**Texte extrait:**
Matisse reprend ici la gamme sombre, gris, noir, bleu foncé, qui est la marque de la Première Guerre. Il accentue de même l’austérité de la tenue du modèle : robe-uniforme à col montant, capeline raide et noire, coiffure sévère. Dans une photographie prise quai Saint-Michel, et qui montre le portrait en cours parmi d’autres toiles, on voit que la position du modèle était à l’origine plus souple, son visage doucement incliné, sa robe peut-être plus claire. Pourtant l’ocre doré que l’on trouve tantôt sous le gris tantôt dessus enrichit l’ensemble, donne à ces superpositions transparence et lumière, et en définitive, contribue à sacraliser cette haute et mince figure, comme le fond d’or des icônes. Suspendue dans l’espace – ses pieds ne reposent sur aucun sol, et peut-on dire qu’elle est assise sur cette ombre de fauteuil ? –, la jeune femme, loin d’être dématérialisée, demeure intensément présente. Le rôle des lignes noires, comme dans d’autres toiles contemporaines, n’est pas de délimiter des formes, mais comme le dit Dominique Fourcade, « les lignes, avec Matisse, courent à travers la couleur […] courent dans l’espace, d’une forme à l’autre, pour mettre à jour des tensions […]. Matisse leur assigne de dire un deuxième sujet, une sorte de sur-sujet qui serait la personne morale, l’être poétique du modèle et la seule façon d’accéder à sa vérité » (D. Fourcade, « Greta Prozor », Les Cahiers du Musée national d’art moderne, no 11, 1983, p. 105-106). Tout comme les zones griffées, grattées, sont des zones de tension avec la couleur, des champs de bataille, qui laissent apparaître quelque chose comme son squelette.
Isabelle Monod-Fontaine
Source :
Extrait du catalogue Collection art moderne - La collection du Centre Pompidou, Musée national d’art moderne, sous la direction de Brigitte Leal, Paris, Centre Pompidou, 2007
Analyse
L'actrice Greta Prozor (1885-1978), fille du comte Prozor, diplomate lithuanien au service de la Russie (et traducteur d'Ibsen), et de la comtesse Prozor, d'origine suédoise, est née à Paris. Elle fréquentait les milieux artistiques et littéraires, et notamment Pierre Reverdy (dont elle disait les poèmes1, et dont Matisse illustra en 1918 Les Jockeys camouflés). Son mariage avec le norvégien Walther Halvorsen, ancien élève en 1909-1910 de l'Académie Matisse, devenu marchand de tableaux, a pu la rapprocher de l'entourage du peintre. Walther Halvorsen possédait d'ailleurs à cette époque deux toiles importantes de Matisse : Parc à Tanger (1912) et Sculpture et vase de lierre2 (1916). Greta Prozor a évoqué ses souvenirs dans un disque enregistré en 1967 par la Radio suisse romande : « Un jour, Matisse me demande de poser pour lui dans son atelier de Paris. Il voulait faire une grande toile, mais commença par des dessins, très nombreux. « Parlez », me disait-il, et il me posait des questions, sur le théâtre, évidemment. Moi, je parlais, avec force gestes. Soudain, il m'arrêtait d'un mouvement de la main, je m'immobilisais et le crayon commençait son travail sans que l'artiste s'arrête un instant. Quand le crayon s'immobilisait, le dessin était terminé. Il y en eut de remarquables. » De ces dessins, nous n'en connaissons que quelques-uns. Le MNAM possède l'une des plus belles études du visage, et plusieurs esquisses. Matisse grava deux portraits du même modèle: une pointe-sèche et une eau-forte, Greta Prozor accoudée au fauteuil dont l'unique épreuve appartient au Musée Matisse à Nice.

**Données enregistrées:**
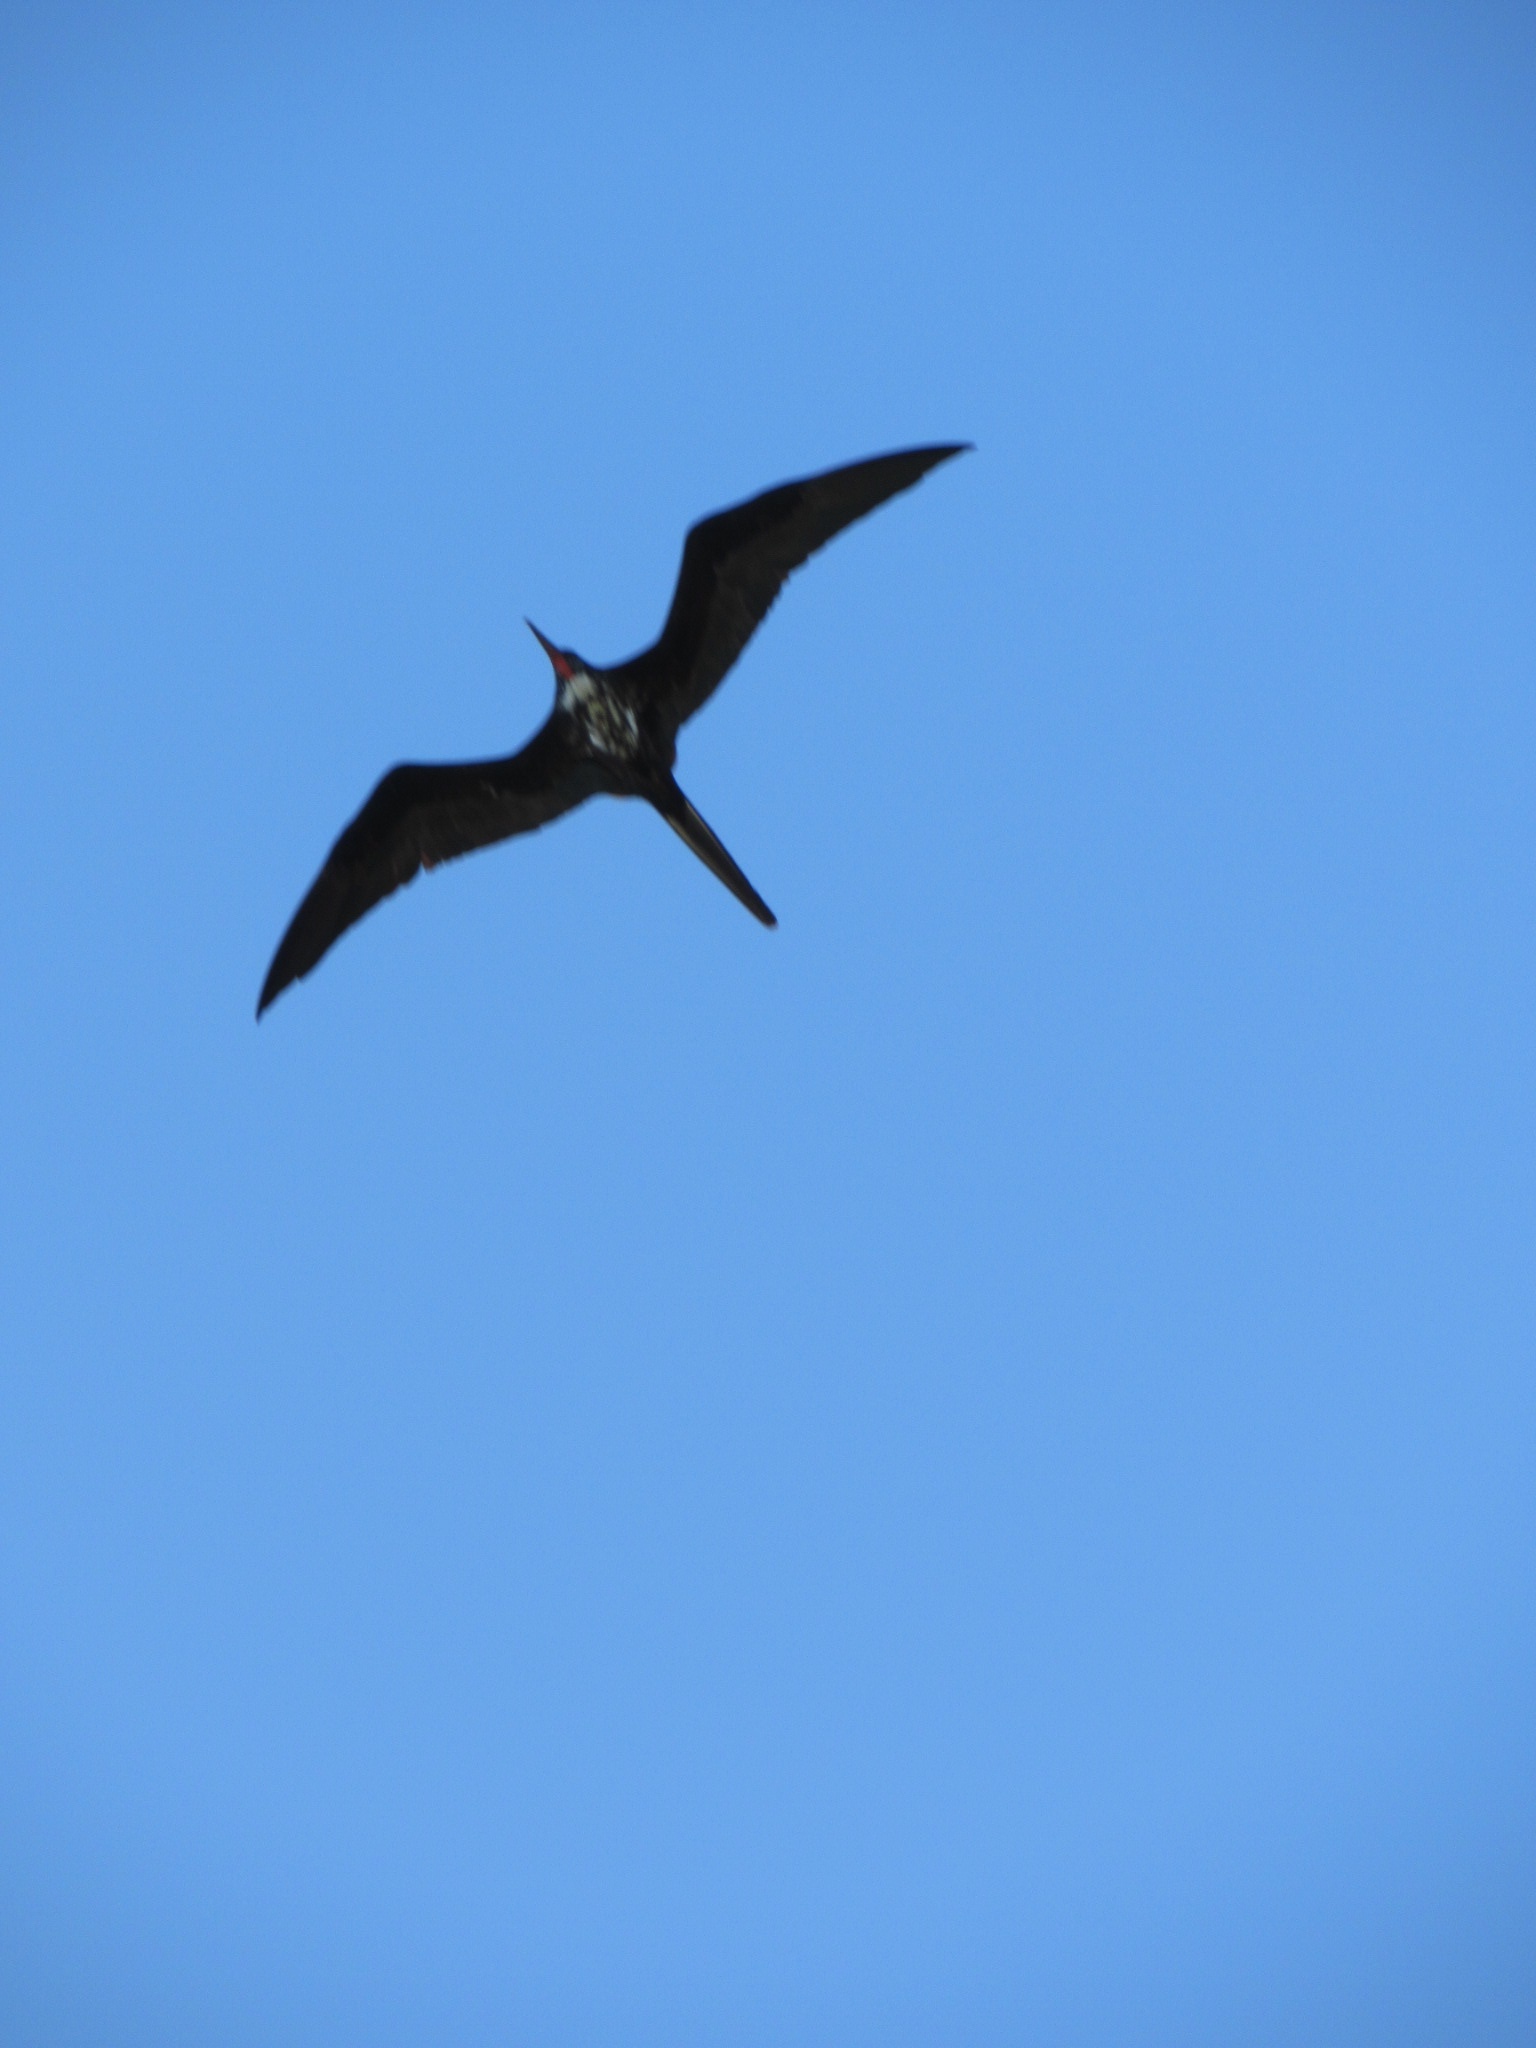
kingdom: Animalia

**Exercices:**
• 1. Traduisez en anglais la phrase suivante, tirée du texte sur Greta Prozor : « Il accentue de même l'austérité de la tenue du modèle : robe-uniforme à col montant, capeline raide et noire, coiffure sévère. »
• 2. Répondez brièvement aux questions suivantes d'après le texte sur Greta Prozor.
(a) Quelle couleur apparaît tantôt sous le gris, tantôt dessus ?
(b) En quelle année et pour quelle radio Greta Prozor a-t-elle enregistré ses souvenirs ?
(c) Quel musée possède l'unique épreuve de l'eau-forte *Greta Prozor accoudée au fauteuil* ?
• 3. Rédigez la suite du texte sur Greta Prozor, à partir de sa dernière phrase.
Le matériel n'a aucun lien avec le texte sur Greta Prozor.

**Réponses:**
• 1. He likewise accentuates the austerity of the model's attire: a uniform-like dress with a high collar, a stiff black wide-brimmed hat, a severe hairstyle.

• 2.
(a) L'ocre doré.
(b) En 1967, pour la Radio suisse romande.
(c) Le Musée Matisse à Nice.

• 3.
Dominique Fourcade, dans la belle et très complète étude qu'il a consacré à ce tableau3, rapproche les souvenirs du modèle du texte que Matisse a rédigé sur sa conception et sur sa pratique du portrait en guise de préface au recueil des reproductions de quelques-uns des plus beaux portraits qu'il avait peints4: « Le modèle doit être détendu et se trouver davantage en confiance avec son observateur, ce dernier embusqué dans une conversation où il n'est pas question de choses particulièrement intéressantes, mais qui joue, au contraire, sur des détails indifférents. Il semble qu'il s'établit alors entre les deux interlocuteurs un courant indépendant des mots échangés par eux, qui sont de plus en plus quelconques. Généralement apparaît, en rapport avec les impressions de cette séance, une construction linéaire. (...) Quelque chose est né à une interprétation sentimentale qui fait sentir à chacun la chaleur du cœur de l'autre, et dont l'aboutissement sera la conclusion du portrait en peinture. »
Sur l'élaboration du « portrait en peinture », les souvenirs de Greta Prozor sont malheureusement plus vagues : « Quant à la toile qu'il entreprit ensuite », poursuit Madame Prozor, « le maître me dit, après quelques séances, qu'il était arrivé à un point qui ne le satisfaisait pas, mais qu'il ne pouvait aller plus loin, et s'excusa de m'avoir dérangée pour rien. »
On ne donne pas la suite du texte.